My intended point was that if Javascript had true lexical scope then each iteration of the loop would create a distinct variable. A reference to that variable would then be captured by each closure. You can simulate the behavior of lexical scoping by "abusing" closures as someone mentioned before. Like this:
for ( var i = 1; i < 10; ++i ) ( function( i )
{
setTimeout( function( )
{
alert( i )
}, i * 250 )
} )( i )
> You can simulate the behavior of lexical scoping by "abusing" closures as someone mentioned before.
I wonder about the word "abusing" here. Languages that have block-level lexical scoping (I hope I am using the correct word) sometimes implement block scoping by renaming the variables and hoisting them to the enclosing function, and they sometimes implement block scoping by creating a new closure just as we do by hand in JavaScript, and then hoisting the result.
For example, naïve implementations of Scheme give you a "let" macro that is expanded into the closure form you give above, and then an optimizing step comes along a little later and performs lambda hoisting for you. So this "abusing" we are doing is what the language would have done for us in certain implementations anyways!
That isn't lack of lexical scope. It's that the for() syntax isn't purely functional in how it binds variables. One could define an equivalent syntax in Scheme and see the same result.
That was me who mentioned it, actually :-) Yes, I see what you mean now, sorry!
This reminds me of bug in the Visual C++ 6.0 compiler, where a variable declared in the "head" of a for loop would continue to exist after the loop scope had closed. Javascript has exactly the same problem, but by design, due to only having global and function-level scope.

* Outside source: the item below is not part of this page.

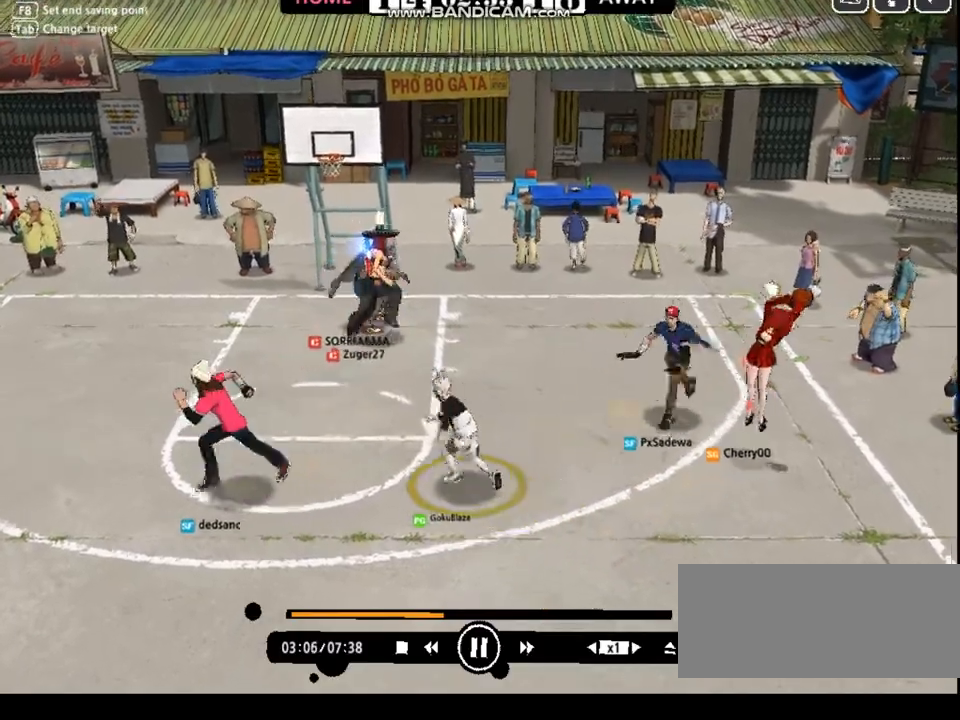
{"keys": ["up"], "events": [[267, "shift", "up"], [333, "up", "down"], [467, "left", "up"]]}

Personally, I would like to be able to choose the capture method, but having value capture the default. Most of my code simply wants the value, but occasionally, capturing the variable is needed.
My most common annoyance about Javascript is the lack of bound methods like in Python Ruby etc. When you specify callbacks, you always have to provide the value of 'this' as well. If you forget, it's basically random and you're in for some heavy debugging.
'this' is evil in Javascript. The very first line in any constructor function that I write is:
var that = this;
From then on, I use 'that' instead of 'this', relying on closure magic to make things work. You never have to worry about how the function is bound thereafter.
Thanks. I think I like that solution, as it's extremely simple. Are there any drawbacks?
CoffeeScript is cool, as it is basically "Python in JS" but I have some resistance against languages that convert to other languages. I'm not so sure why.
No, no drawbacks that I'm aware of. You're basically using a closure to bind the object to the callback, instead of using Javascript's weird 'this' binding rules, that's all...
That's mostly just true for browsers. Javascript itself has very few faults.
My biggest annoyances with the language are: Lack of lexical scope, no trailing commas and semicolon usage that differs from C.
I could complain all day about my annoyances with browsers (or just IE).